Mi mujer y yo no tardaríamos en descubrir que cuidar no es una pesada carga, sino una forma de ahondar nuestra humanidad. Cuando nos enfrentamos al dolor ajeno, caben dos opciones: rehuirlo o intentar apaciguarlo. Pasar de largo siempre nos hace peores. El levita y el sacerdote de la parábola del buen samaritano se desentendieron del hombre herido por unos bandoleros. Solo pensaron en sí mismos. Quizás ese es el rasgo más demoníaco, el verdadero pecado original.
Compartir el dolor nos libera del narcisismo infantil, siempre miope y empobrecedor. Una persona herida o enferma nos convoca de forma radical. Ahí no caben tibiezas o ambigüedades. La entrega solo puede ser total. Es una experiencia de amor semejante a la paternidad, donde asumimos guiar los pasos de alguien incapaz de caminar por sí mismo. La fragilidad ajena exige delicadeza, ternura, desprendimiento. Salir de uno mismo y vivir para el otro.

> PROBLEMAS Y TAREAS:
#1 Enumere todo lo que, según el fragmento sobre el cuidado, exige la fragilidad ajena.
#2 En el fragmento sobre el cuidado, ¿cuáles son las dos opciones que caben ante el dolor ajeno?
#3 Reproduzca el pasaje del fragmento sobre el cuidado que comienza con "Compartir el dolor" y continúa hasta "para el otro.".

(Registros de una colección)
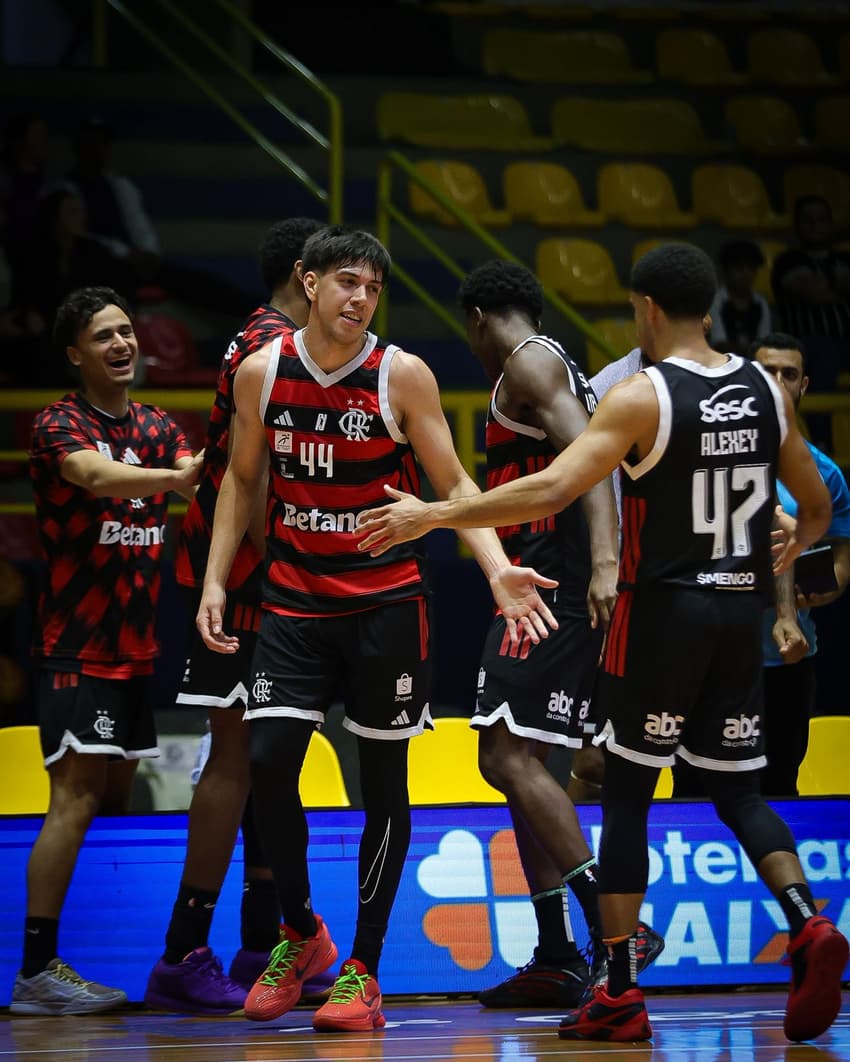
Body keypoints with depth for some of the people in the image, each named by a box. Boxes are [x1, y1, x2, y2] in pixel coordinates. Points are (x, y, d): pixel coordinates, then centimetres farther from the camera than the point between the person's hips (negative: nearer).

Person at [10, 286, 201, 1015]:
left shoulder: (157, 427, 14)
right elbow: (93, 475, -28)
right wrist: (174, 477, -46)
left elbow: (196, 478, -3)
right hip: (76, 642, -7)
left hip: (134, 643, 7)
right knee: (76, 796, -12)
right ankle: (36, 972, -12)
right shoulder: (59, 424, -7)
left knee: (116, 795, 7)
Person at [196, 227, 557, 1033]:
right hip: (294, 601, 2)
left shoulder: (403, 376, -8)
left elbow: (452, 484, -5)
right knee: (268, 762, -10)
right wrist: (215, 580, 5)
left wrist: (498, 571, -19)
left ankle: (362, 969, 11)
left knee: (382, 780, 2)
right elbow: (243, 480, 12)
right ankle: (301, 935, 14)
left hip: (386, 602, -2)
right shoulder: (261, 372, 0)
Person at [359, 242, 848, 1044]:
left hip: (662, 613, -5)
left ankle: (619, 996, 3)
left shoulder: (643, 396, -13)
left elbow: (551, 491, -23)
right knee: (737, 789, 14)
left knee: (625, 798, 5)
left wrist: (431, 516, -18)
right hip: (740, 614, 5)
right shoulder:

> SOLUCIONES:
#1
- delicadeza
- ternura
- desprendimiento

#2 Rehuirlo o intentar apaciguarlo.

#3
Compartir el dolor nos libera del narcisismo infantil, siempre miope y empobrecedor. Una persona herida o enferma nos convoca de forma radical. Ahí no caben tibiezas o ambigüedades. La entrega solo puede ser total. Es una experiencia de amor semejante a la paternidad, donde asumimos guiar los pasos de alguien incapaz de caminar por sí mismo. La fragilidad ajena exige delicadeza, ternura, desprendimiento. Salir de uno mismo y vivir para el otro.